Brookhaven, a town on Long Island, is facing challenges in the retail cannabis sector due to its restrictive zoning laws. Cannabis entrepreneurs, like Hugo Rivas, have struggled to find suitable locations for dispensaries, leading to frustration and financial losses.
Rivas, who has a Conditional Adult-Use Retail Dispensary license, has filed multiple applications with the Town of Brookhaven but has been unsuccessful in securing a location. The town’s zoning requirements restrict retail cannabis stores to L1 (light industrial) zones, which severely limits the available options.
Brian Stark, another licensed operator, echoes Rivas’ sentiments, stating that there is virtually no availability in the L1 zones. The limited options include expensive renovations of abandoned buildings or warehouses, which are not financially feasible for retail operations. Additionally, the lack of vehicle and foot traffic in these areas raises concerns about security and potential break-ins.
The town’s zoning code also imposes a 1,000-foot setback from several public and semi-public places, such as schools, religious institutions, parks, and libraries.
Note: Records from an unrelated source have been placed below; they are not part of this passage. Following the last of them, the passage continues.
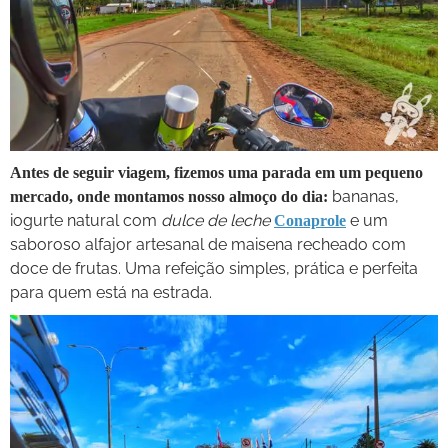
Antes de seguir viagem, fizemos uma parada em um pequeno
bananas,
mercado, onde montamos nosso almoço do dia:
iogurte natural com
dulce de leche
e um
Conaprole
saboroso alfajor artesanal de maisena recheado com
doce de frutas. Uma refeição simples, prática e perfeita
para quem está na estrada.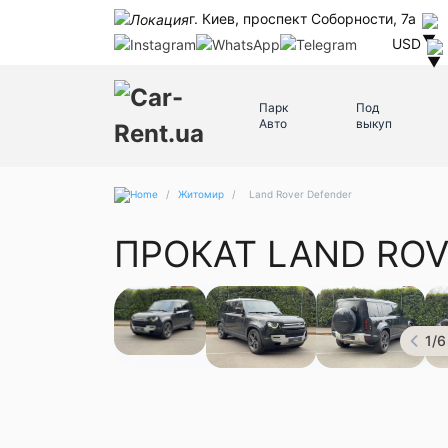
г. Киев, проспект Соборности, 7а
USD
Парк
Под
Авто
выкуп
/
Житомир
/
Land Rover Defender
ПРОКАТ LAND RO
1
/
6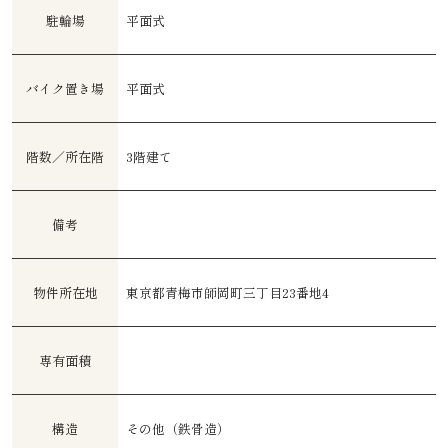
駐輪場
平面式
バイク置き場
平面式
階数／所在階
3階建て
備考
物件所在地
東京都青梅市師岡町三丁目23番地4
専有面積
構造
その他（鉄骨造）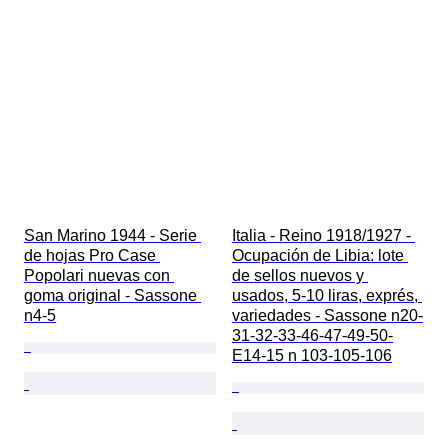
San Marino 1944 - Serie 
Italia - Reino 1918/1927 - 
de hojas Pro Case 
Ocupación de Libia: lote 
Popolari nuevas con 
de sellos nuevos y 
goma original - Sassone 
usados, 5-10 liras, exprés, 
n4-5
variedades - Sassone n20-
31-32-33-46-47-49-50-
E14-15 n 103-105-106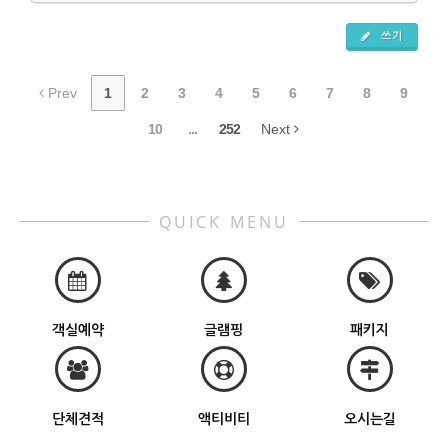
쓰기
Prev
1
2
3
4
5
6
7
8
9
10
...
252
Next
QUICK MENU
객실예약
글램핑
패키지
단체견적
액티비티
오시는길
This requirement, not mandated by the state, further hinders the search for suitable locations.
While other towns on Long Island have opted out of the state’s recreational cannabis program, Brookhaven has chosen to participate but with strict zoning regulations. This has discouraged potential cannabis entrepreneurs, and if the town does not update its regulations, lawsuits from members of the Long Island Cannabis Coalition may be imminent.
The population of Brookhaven is around 500,000, and it encompasses Fire Island, a popular tourist spot where there are no L1 zones. Applicants have criticized the town’s handling of their inquiries, with claims that properties were rejected for not meeting zoning requirements.
Brookhaven spokesman Jack Krieger responded to the criticism by stating that no formal applications have been denied. However, he acknowledged that inquiries have been for properties outside the designated zoning areas or in proximity to restricted locations, as outlined in the zoning code.
Licensed operators like Albert Capraro, who owns his own building in the Village of Patchogue, have also faced roadblocks in Brookhaven. Capraro, who had a marijuana conviction that impacted his job prospects, desires a change in the town’s stance to move forward with his business.
The situation in Brookhaven highlights the urgency for updated regulations and guidelines from the Office of Cannabis Management. The hope is that these guidelines will address location requirements and prevent discrimination against dispensaries. If no changes are made, lawsuits from the Long Island Cannabis Coalition may be the next step.
Despite the potential tax revenue that the town could generate from the cannabis industry, some applicants feel that Brookhaven is not interested in pursuing this opportunity. The need for a change in the town’s perspective is evident if it wants to tap into the benefits of the retail cannabis market.